Хотя, если вернуться к DIA, то и там Золушка встретила своего принца. К победителю-то, который придумал шприц-кнопку, уже обратились представители нашей медицинской промышленности.
- И что из этого вышло?
С. К.: Пока совершенно непонятно, какие условия ему собираются предлагать. На наш взгляд, надо тут же патентовать. И Зильберштайн об этом сказал. Однако в любом случае конкурс не решит проблемы востребованности дизайнеров. Надо, чтобы появились заинтересованные производители.
- Так откуда же им взяться, если все это невыгодно?
С. Ж.: Сию минуту ниоткуда. Но все-таки скоро они, похоже, появятся. Возникла такая тенденция, которую мы последние пару лет с интересом наблюдаем. Люди из России начинают вкладывать деньги в производство за границей. Там они создают бренд, а потом привозят его сюда. Похоже, просто перепродавать что-то многим уже надоедает. Определенного финансового статуса они достигли. Хочется еще какого-то личного, концептуального, если угодно, статуса. "Вот есть у меня миллион, а я все китайские тапочки вагонами отгружаю. Рассказывать об этом за обедом в ресторане 'Пушкин' уже как-то неловко. Деньги есть, но кто я такой-то с этими деньгами?" Вот и затевают производство по такой схеме: отсюда деньги, оттуда технологии и мозги.
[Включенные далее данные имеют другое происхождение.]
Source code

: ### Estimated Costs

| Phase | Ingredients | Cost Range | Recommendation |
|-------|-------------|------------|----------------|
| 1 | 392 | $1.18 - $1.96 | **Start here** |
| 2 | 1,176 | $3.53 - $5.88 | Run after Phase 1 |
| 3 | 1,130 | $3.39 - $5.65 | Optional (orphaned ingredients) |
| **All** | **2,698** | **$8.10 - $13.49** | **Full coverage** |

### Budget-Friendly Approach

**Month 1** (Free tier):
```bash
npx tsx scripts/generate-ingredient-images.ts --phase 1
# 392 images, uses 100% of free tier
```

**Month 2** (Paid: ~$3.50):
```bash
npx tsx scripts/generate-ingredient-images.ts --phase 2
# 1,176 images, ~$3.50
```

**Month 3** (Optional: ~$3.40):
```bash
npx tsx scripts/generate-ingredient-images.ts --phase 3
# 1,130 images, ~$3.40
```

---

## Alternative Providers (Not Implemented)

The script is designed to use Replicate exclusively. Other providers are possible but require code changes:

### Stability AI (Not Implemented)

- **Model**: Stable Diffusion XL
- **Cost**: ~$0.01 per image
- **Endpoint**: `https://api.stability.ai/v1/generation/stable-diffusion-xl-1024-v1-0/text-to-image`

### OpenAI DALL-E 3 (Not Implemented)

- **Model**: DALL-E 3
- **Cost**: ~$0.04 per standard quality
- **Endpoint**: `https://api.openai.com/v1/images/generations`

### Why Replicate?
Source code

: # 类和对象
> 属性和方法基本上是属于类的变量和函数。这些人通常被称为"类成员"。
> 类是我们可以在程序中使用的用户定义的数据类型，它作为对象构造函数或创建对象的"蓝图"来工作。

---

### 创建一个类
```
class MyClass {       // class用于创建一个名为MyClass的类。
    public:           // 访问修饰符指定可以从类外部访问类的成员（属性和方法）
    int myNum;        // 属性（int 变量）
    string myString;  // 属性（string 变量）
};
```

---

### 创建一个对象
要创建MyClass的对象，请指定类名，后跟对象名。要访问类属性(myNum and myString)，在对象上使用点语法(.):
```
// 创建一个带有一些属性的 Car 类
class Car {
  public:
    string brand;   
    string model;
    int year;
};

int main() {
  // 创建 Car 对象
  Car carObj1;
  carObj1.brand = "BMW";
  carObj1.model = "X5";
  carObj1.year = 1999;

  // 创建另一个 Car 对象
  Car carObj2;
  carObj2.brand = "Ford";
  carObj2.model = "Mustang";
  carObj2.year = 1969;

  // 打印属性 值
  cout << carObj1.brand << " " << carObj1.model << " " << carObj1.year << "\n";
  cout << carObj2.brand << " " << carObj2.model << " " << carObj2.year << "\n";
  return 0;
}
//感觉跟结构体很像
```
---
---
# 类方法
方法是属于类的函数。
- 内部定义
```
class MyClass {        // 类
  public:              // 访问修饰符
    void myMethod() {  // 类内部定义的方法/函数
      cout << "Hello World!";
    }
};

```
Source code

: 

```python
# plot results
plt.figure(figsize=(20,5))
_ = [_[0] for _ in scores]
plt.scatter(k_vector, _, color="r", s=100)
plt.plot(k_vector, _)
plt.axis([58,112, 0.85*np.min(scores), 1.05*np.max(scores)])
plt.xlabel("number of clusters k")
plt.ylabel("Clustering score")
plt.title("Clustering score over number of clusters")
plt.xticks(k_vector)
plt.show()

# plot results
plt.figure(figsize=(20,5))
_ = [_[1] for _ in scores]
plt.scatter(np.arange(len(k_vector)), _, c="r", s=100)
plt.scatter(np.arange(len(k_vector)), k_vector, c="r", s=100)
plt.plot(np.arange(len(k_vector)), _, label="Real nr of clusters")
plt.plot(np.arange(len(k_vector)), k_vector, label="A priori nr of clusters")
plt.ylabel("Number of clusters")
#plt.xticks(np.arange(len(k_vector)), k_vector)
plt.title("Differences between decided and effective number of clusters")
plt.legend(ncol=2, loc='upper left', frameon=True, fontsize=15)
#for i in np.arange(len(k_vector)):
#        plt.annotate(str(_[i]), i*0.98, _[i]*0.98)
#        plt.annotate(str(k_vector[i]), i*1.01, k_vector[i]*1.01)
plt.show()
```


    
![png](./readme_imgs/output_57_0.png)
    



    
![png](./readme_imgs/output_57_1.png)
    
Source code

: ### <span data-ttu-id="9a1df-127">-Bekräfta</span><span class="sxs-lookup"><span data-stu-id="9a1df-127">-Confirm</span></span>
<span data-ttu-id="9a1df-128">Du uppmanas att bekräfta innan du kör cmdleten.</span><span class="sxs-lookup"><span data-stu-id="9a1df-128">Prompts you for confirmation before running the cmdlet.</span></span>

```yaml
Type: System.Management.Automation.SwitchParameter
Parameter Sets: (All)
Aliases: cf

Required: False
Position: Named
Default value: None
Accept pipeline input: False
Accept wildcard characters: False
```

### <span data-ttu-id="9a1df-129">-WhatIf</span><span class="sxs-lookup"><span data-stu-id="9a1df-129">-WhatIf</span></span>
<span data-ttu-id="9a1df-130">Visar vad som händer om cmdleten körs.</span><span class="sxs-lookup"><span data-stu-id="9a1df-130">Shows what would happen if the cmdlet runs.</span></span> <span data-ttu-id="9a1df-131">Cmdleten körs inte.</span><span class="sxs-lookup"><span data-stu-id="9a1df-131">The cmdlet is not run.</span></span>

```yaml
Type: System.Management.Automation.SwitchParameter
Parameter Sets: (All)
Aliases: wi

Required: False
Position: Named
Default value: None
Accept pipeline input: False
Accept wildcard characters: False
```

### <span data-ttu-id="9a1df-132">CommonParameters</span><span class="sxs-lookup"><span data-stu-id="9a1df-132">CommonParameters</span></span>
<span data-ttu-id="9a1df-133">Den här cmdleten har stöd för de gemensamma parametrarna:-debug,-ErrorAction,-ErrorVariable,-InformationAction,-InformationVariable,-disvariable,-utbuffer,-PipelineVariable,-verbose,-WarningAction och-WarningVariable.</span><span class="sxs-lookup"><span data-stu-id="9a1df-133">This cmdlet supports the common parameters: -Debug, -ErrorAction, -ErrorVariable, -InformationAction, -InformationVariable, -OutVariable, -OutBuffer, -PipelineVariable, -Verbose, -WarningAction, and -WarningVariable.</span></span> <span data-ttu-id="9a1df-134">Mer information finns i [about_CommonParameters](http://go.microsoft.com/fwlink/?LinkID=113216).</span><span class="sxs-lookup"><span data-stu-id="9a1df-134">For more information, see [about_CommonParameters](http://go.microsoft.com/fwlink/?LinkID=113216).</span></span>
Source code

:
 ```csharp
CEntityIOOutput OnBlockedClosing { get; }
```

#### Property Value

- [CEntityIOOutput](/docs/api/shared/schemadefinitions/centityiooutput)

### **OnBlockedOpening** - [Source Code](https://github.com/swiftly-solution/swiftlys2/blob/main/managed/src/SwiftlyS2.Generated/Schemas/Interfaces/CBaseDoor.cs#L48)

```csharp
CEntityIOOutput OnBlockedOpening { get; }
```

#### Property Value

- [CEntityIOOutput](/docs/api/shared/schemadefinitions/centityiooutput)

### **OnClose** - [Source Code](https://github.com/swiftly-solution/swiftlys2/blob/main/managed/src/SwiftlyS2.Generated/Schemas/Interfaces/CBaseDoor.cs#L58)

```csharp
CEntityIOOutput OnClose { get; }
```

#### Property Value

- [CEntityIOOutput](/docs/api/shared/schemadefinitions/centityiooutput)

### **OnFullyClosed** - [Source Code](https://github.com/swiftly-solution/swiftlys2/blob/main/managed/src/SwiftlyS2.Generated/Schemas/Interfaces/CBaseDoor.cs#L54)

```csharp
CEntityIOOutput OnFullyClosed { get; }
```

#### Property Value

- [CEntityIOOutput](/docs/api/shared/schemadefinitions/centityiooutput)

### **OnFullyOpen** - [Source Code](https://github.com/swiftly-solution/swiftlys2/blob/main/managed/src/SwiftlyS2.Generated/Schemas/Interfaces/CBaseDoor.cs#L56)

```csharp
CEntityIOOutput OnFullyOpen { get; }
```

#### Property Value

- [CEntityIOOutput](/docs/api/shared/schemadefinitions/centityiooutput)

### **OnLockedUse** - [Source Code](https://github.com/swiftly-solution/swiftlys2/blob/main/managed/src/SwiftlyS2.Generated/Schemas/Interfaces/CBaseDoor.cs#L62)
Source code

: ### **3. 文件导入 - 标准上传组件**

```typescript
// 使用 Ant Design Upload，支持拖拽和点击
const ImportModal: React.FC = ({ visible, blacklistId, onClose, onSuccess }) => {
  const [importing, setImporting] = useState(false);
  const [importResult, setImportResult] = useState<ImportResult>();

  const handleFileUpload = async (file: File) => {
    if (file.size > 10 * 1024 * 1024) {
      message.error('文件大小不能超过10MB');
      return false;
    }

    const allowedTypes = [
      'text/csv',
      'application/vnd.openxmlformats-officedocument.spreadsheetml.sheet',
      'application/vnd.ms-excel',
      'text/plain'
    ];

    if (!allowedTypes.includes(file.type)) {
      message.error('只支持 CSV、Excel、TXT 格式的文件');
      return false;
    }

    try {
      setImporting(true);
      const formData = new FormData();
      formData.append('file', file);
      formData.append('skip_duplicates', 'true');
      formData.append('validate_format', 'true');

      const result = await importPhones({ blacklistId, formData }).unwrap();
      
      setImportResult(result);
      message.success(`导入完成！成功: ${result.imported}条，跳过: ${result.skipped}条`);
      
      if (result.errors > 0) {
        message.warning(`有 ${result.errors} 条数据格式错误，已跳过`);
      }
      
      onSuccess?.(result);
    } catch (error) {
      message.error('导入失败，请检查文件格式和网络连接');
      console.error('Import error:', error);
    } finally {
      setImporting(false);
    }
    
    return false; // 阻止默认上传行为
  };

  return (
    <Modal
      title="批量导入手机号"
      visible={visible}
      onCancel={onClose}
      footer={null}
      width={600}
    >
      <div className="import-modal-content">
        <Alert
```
- Можно предполагать, что потом этих людей заинтересуют и наши мозги?
С. Ж.: Ну конечно. Только завтра это не произойдет, это вопрос десятилетий. Но тогда, вполне вероятно, хозяева успешных брендов станут посылать наших дизайнеров учиться за границу, чтобы потом задействовать их в своем производстве.
С. К.: Да и здесь, как только появится спрос, заработает механизм развития и дизайнеров начнут готовить по-настоящему. Но не раньше.